Description of the task: Starting with the line that contains "keywords: documentation, earlier, previous, versions", set down each line through the end of the entries below, exactly and with nothing added.

====== Provided data ======

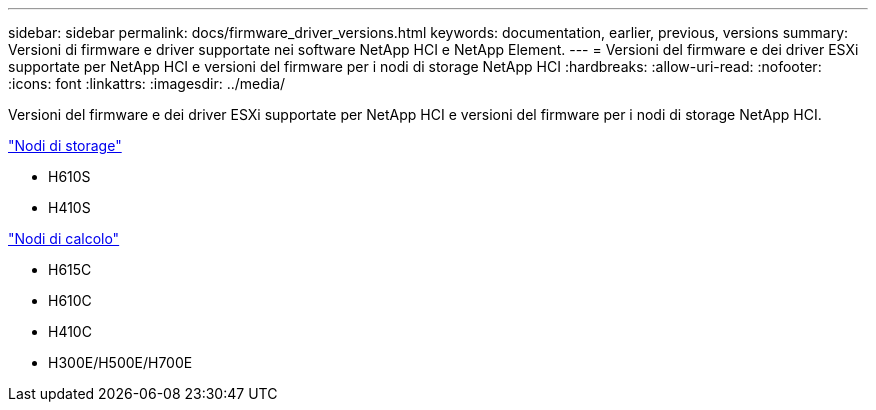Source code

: ---
sidebar: sidebar 
permalink: docs/firmware_driver_versions.html 
keywords: documentation, earlier, previous, versions 
summary: Versioni di firmware e driver supportate nei software NetApp HCI e NetApp Element. 
---
= Versioni del firmware e dei driver ESXi supportate per NetApp HCI e versioni del firmware per i nodi di storage NetApp HCI
:hardbreaks:
:allow-uri-read: 
:nofooter: 
:icons: font
:linkattrs: 
:imagesdir: ../media/


[role="lead"]
Versioni del firmware e dei driver ESXi supportate per NetApp HCI e versioni del firmware per i nodi di storage NetApp HCI.

link:fw_storage_nodes.html["Nodi di storage"]

* H610S
* H410S


link:fw_compute_nodes.html["Nodi di calcolo"]

* H615C
* H610C
* H410C
* H300E/H500E/H700E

======

Solution for this problem:
keywords: documentation, earlier, previous, versions 
summary: Versioni di firmware e driver supportate nei software NetApp HCI e NetApp Element. 
---
= Versioni del firmware e dei driver ESXi supportate per NetApp HCI e versioni del firmware per i nodi di storage NetApp HCI
:hardbreaks:
:allow-uri-read: 
:nofooter: 
:icons: font
:linkattrs: 
:imagesdir: ../media/


[role="lead"]
Versioni del firmware e dei driver ESXi supportate per NetApp HCI e versioni del firmware per i nodi di storage NetApp HCI.

link:fw_storage_nodes.html["Nodi di storage"]

* H610S
* H410S


link:fw_compute_nodes.html["Nodi di calcolo"]

* H615C
* H610C
* H410C
* H300E/H500E/H700E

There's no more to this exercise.